FarCry 2 already has two things going for it, no mutants and no aliens.  The game really doesn’t have anything to do with FarCry at all, apart from dropping you into a lush sandbox, giving you guns and a mission and then sitting back and letting you do whatever you want to complete the mission.  It is a little early to tell, but the lack of mutants may help make the latter parts of the game actually fun, as opposed to the exercise in frustration that the last few levels of FarCry became.  Check out the screens and tidbits of information at bit-tech.
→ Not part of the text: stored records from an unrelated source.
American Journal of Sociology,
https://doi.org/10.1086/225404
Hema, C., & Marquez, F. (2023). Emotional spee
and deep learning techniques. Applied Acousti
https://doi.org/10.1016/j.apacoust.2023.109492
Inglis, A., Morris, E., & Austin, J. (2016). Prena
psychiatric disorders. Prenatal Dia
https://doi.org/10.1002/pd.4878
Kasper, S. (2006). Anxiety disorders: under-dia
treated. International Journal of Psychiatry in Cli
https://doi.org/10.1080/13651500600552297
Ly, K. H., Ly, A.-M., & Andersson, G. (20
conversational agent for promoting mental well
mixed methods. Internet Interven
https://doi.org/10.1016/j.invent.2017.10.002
“Now admittedly we were a little disappointed that our plan to incinerate the ramshackle huts had failed so early on and that we had had to fall back and rely on Warren’s help, but the process actually helped to prove how great Far Cry 2 is when it comes to providing an emergent experience and an arena for players to experiment in and create their own stories.

This, if anything, would seem to be Far Cry 2’s speciality – it just refuses to be consistent in any aspect of the game design. There are a few hard and fast rules which make the game world consistent with how we think the world should be – wind that blows, fire that spreads, wood that splinters – but that’s about it. The rest of the game is different every time you play it because the details are always changing.

Put simply, when it’s the case that the direction that the wind is blowing in can change your entire approach to a mission then you know you’re in for a hugely open and vastly replayable gaming experience.

Far Cry 2 may yet have problems we haven’t uncovered and granted that a single mission is no basis on which to judge an entire unreleased game – but if we were so foolish as to do judge in that way then Far Cry 2 is one game that we’d definitely get very excited about.”